HSE and hospital apologise for substandard care as boy’s case settles for €9m

‘Sincere apologies’ to family of Harry David Kavanagh, who suffered a brain injury at birth

The HSE and University Maternity Hospital, Limerick, have apologised to the parents of a 13-year-old boy who suffered a brain injury at birth.

Harry David Kavanagh cannot speak, has cerebral palsy, is profoundly physically disabled and requires 24-hour care, the High Court heard on Tuesday.

The letter of apology was read to the court as the boy from Castletroy, Limerick, settled for €9 million his legal action against the HSE.

In the letter, the HSE and the hospital expressed “sincere apologies” to the Kavanagh family for the circumstances surrounding Harry’s birth on January 25th, 2009.


“The care provided to you fell below the standard expected and I fully acknowledge the hurt and pain this has caused and the many challenges that you as a family have faced and will continue to face as a result,” the letter said.

The letter to Harry’s parents Olwyn and David Kavanagh was signed by chief operations officer of the UL Hospitals Group, Noreen Spillane.

Harry’s counsel, Liam Reidy SC, instructed by Maurice Power Solicitors, told the court that liability was admitted in the case.

Harry, he said, suffered a significant brain injury in utero. He said experts on their side would say that there was a failure to recognise a pathological trace on monitoring of the baby’s heart rate. Counsel said his side would say that Harry’s brain injury occurred in the last half-hour before birth.

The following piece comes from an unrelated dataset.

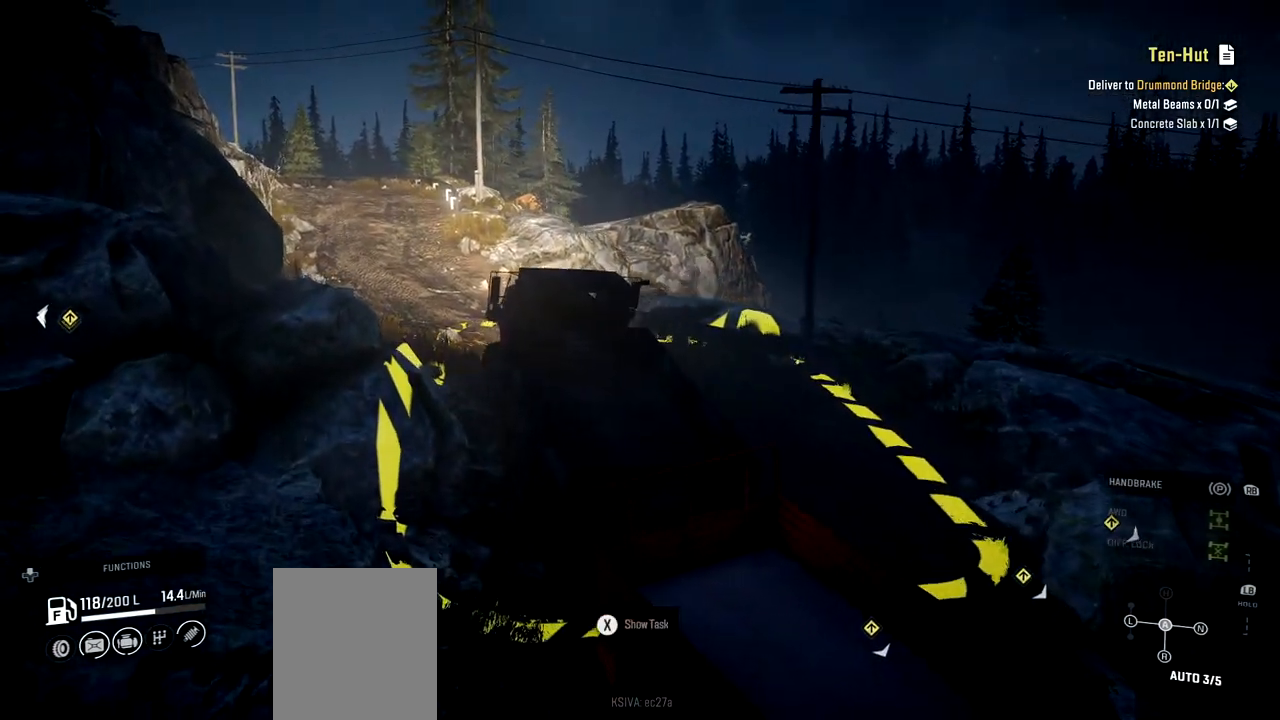
{"buttons": ["R2"], "left_stick": "center", "right_stick": "center", "events": [[183, "left_stick", "center"]]}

Mr Reidy said Harry’s parents had cared for him for the last 13 years and his mother gave up her career to look after her son

Counsel said the Kavanaghs were happy with the settlement and they wanted finality to the legal process.

Harry had through his mother sued the HSE over the circumstances of his birth at University Maternity Hospital, of Ennis Road.

It was claimed there was a failure to carry out proper monitoring of Ms Kavanagh and her unborn baby.

There was also an alleged failure to recognise a seriously abnormal foetal heart rate pattern indicating that the baby was being stressed by increasing hypoxia.

When the baby was born he was in an unexpectedly poor condition, was discoloured and did not cry. He had no respiratory effort and required intubation and ventilation for resuscitation.

Approving the settlement, Mr Justice Paul Coffey said it was a very good one. He conveyed his best wishes to Harry and his parents.